Written task 1 → Repeat the passage about the Cyprus rescue program word for word.

Reading passage →
————————

Yet implementation will be very challenging, especially as Europe is yet to find an answer to the most important question of all: how to improve growth and employment prospects in a significant and sustainable manner.

After a badly botched attempt, Cyprus and its "Troika" of supporters (European Commission, European Central Bank and the International Monetary Fund) agreed last night on a technically more robust rescue program which would unlock some EUR 10 billion in external support. If implemented fully, Cyprus would thus avoid an immediate financial collapse. But its economy, nevertheless, faces significant economic contraction and tremendous social costs.

The revamped approach to Cyprus centers on two important pivots: from a blunt approach to the banking system to an institution-focused one; and from taxing all depositors to safeguarding insured accounts (i.e., those below EUR 100,000).

These two critical pivots are a material and obvious improvement on what had come earlier. Indeed, many will wonder why Cyprus and its creditors failed to include them in the prior rescue iteration.

Specifically, the pivots reduce the probability that the rescue is "dead on arrival" (as was the case earlier); they enable the ECB to remain engaged; and they maintain the sanctity of deposit insurance.

The new rescue package also meets a couple of other objectives that some Europeans favored: downsizing an offshore banking center that they viewed as too lax and too large; and reducing the risk of a change in the geo-political order within Europe.

At the practical level, creditors now need to specify how they will share the burden of financing Cyprus. In some cases, contributions must be approved by national parliaments (e.g., Germany, Finland, and the Netherlands). And then there is the question of what additional burden will be allocated to Russia and how.

Creditors also need to minimize the risk of significant capital outflows from Cyprus once the banks reopen - thus the immediate focus on capital controls. They also have to convince Cypriots that this bitter pill should be swallowed given that the alternative would have been much worse. And they need to keep a close eye on contagion risk (particularly the reaction of depositors in other vulnerable European economies).

————————

Records provided →
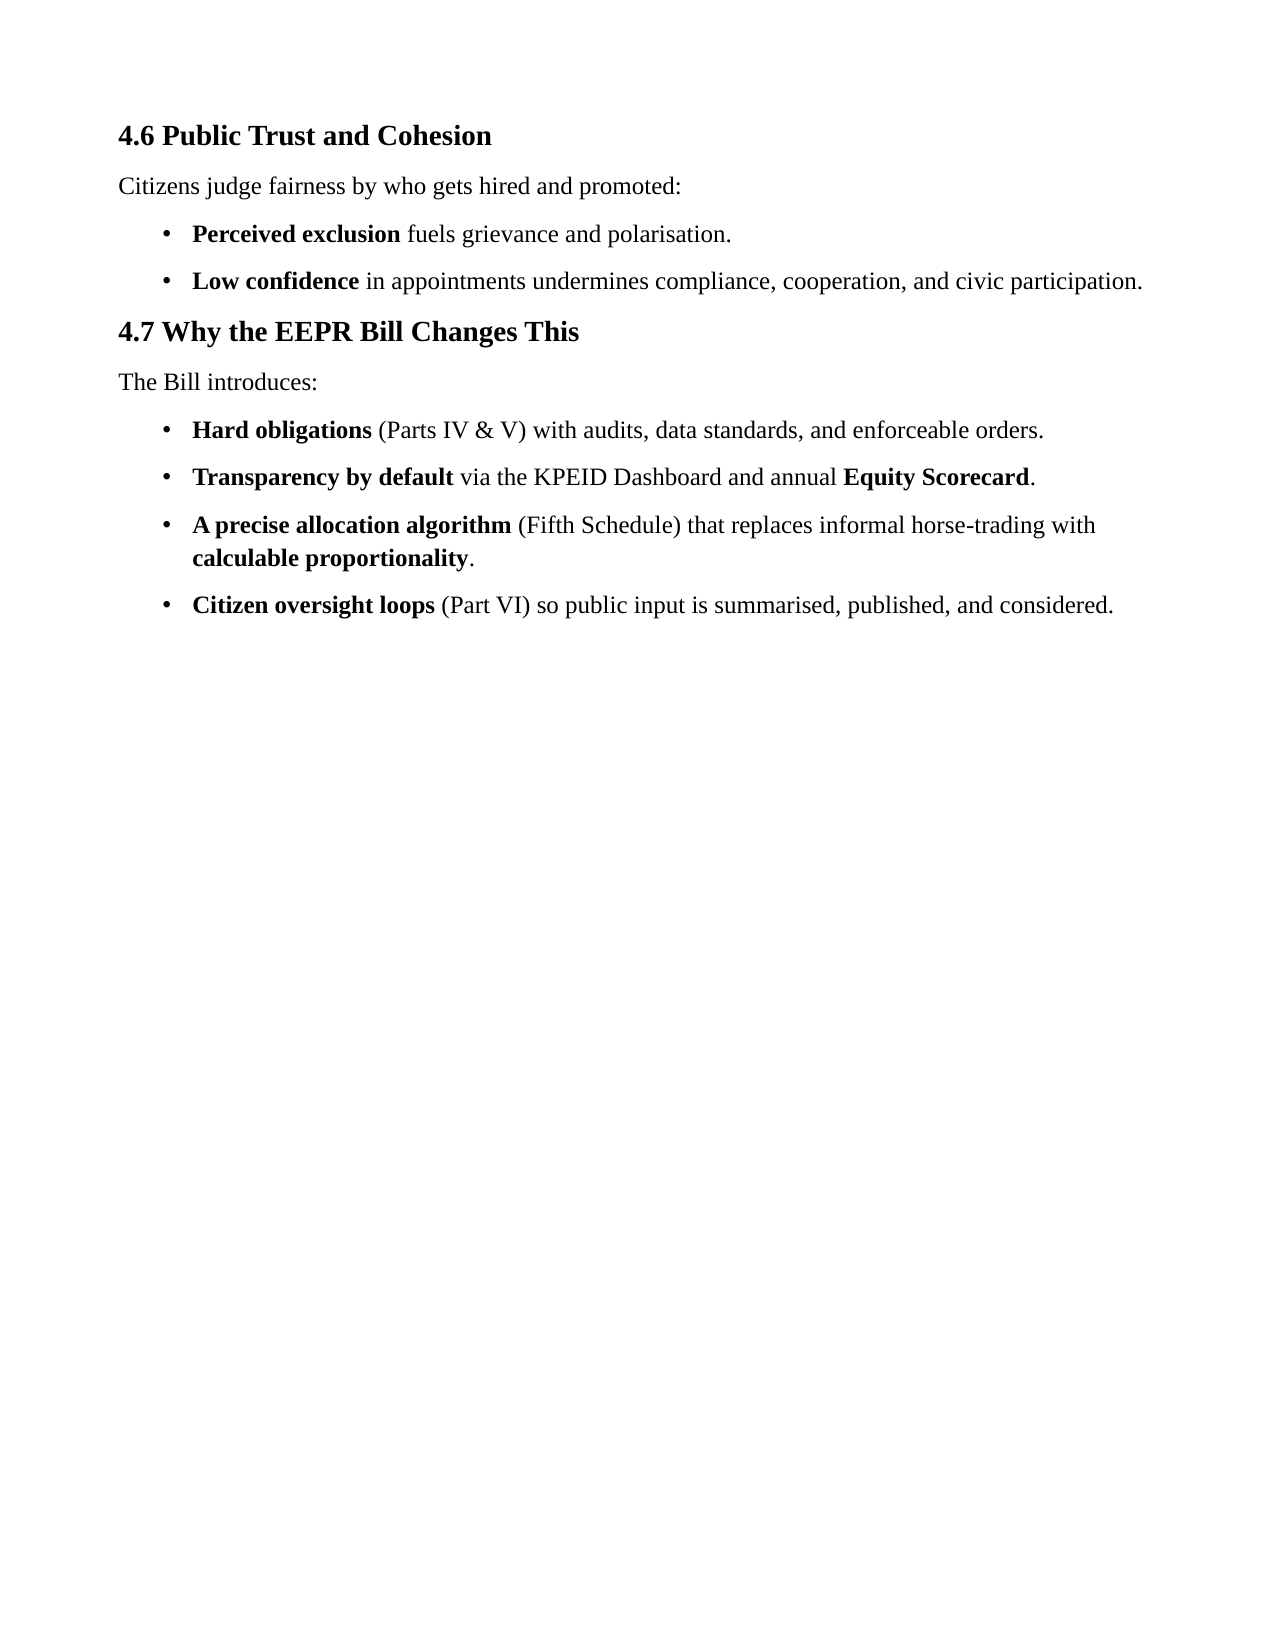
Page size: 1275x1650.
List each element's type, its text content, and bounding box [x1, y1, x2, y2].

list Citizen oversight loops (Part VI) so public input is summarised, published, and considered. [162, 591, 1157, 619]
text Citizens judge fairness by who gets hired and promoted: [118, 171, 1157, 200]
list A precise allocation algorithm (Fifth Schedule) that replaces informal horse‑trading with calculable proportionality. [162, 510, 1157, 572]
subtitle 4.7 Why the EEPR Bill Changes This [118, 314, 1157, 348]
list Perceived exclusion fuels grievance and polarisation. [162, 219, 1157, 248]
list Low confidence in appointments undermines compliance, cooperation, and civic participation. [162, 266, 1157, 295]
subtitle 4.6 Public Trust and Cohesion [118, 118, 1157, 152]
list Hard obligations (Parts IV & V) with audits, data standards, and enforceable orders. [162, 415, 1157, 443]
list Transparency by default via the KPEID Dashboard and annual Equity Scorecard. [162, 462, 1157, 491]
text The Bill introduces: [118, 367, 1157, 396]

————————

Written task 2 → Change "Bill" to "Act" wherever it occurs in the entries, starting at the line that has "list Citizen oversight" and stopping after the last entry, and give only those lines with everything else unchanged.

Exercise response 1 →
Yet implementation will be very challenging, especially as Europe is yet to find an answer to the most important question of all: how to improve growth and employment prospects in a significant and sustainable manner.

After a badly botched attempt, Cyprus and its "Troika" of supporters (European Commission, European Central Bank and the International Monetary Fund) agreed last night on a technically more robust rescue program which would unlock some EUR 10 billion in external support. If implemented fully, Cyprus would thus avoid an immediate financial collapse. But its economy, nevertheless, faces significant economic contraction and tremendous social costs.

The revamped approach to Cyprus centers on two important pivots: from a blunt approach to the banking system to an institution-focused one; and from taxing all depositors to safeguarding insured accounts (i.e., those below EUR 100,000).

These two critical pivots are a material and obvious improvement on what had come earlier. Indeed, many will wonder why Cyprus and its creditors failed to include them in the prior rescue iteration.

Specifically, the pivots reduce the probability that the rescue is "dead on arrival" (as was the case earlier); they enable the ECB to remain engaged; and they maintain the sanctity of deposit insurance.

The new rescue package also meets a couple of other objectives that some Europeans favored: downsizing an offshore banking center that they viewed as too lax and too large; and reducing the risk of a change in the geo-political order within Europe.

At the practical level, creditors now need to specify how they will share the burden of financing Cyprus. In some cases, contributions must be approved by national parliaments (e.g., Germany, Finland, and the Netherlands). And then there is the question of what additional burden will be allocated to Russia and how.

Creditors also need to minimize the risk of significant capital outflows from Cyprus once the banks reopen - thus the immediate focus on capital controls. They also have to convince Cypriots that this bitter pill should be swallowed given that the alternative would have been much worse. And they need to keep a close eye on contagion risk (particularly the reaction of depositors in other vulnerable European economies).

Exercise response 2 →
list Citizen oversight loops (Part VI) so public input is summarised, published, and considered. [162, 591, 1157, 619]
text Citizens judge fairness by who gets hired and promoted: [118, 171, 1157, 200]
list A precise allocation algorithm (Fifth Schedule) that replaces informal horse‑trading with calculable proportionality. [162, 510, 1157, 572]
subtitle 4.7 Why the EEPR Act Changes This [118, 314, 1157, 348]
list Perceived exclusion fuels grievance and polarisation. [162, 219, 1157, 248]
list Low confidence in appointments undermines compliance, cooperation, and civic participation. [162, 266, 1157, 295]
subtitle 4.6 Public Trust and Cohesion [118, 118, 1157, 152]
list Hard obligations (Parts IV & V) with audits, data standards, and enforceable orders. [162, 415, 1157, 443]
list Transparency by default via the KPEID Dashboard and annual Equity Scorecard. [162, 462, 1157, 491]
text The Act introduces: [118, 367, 1157, 396]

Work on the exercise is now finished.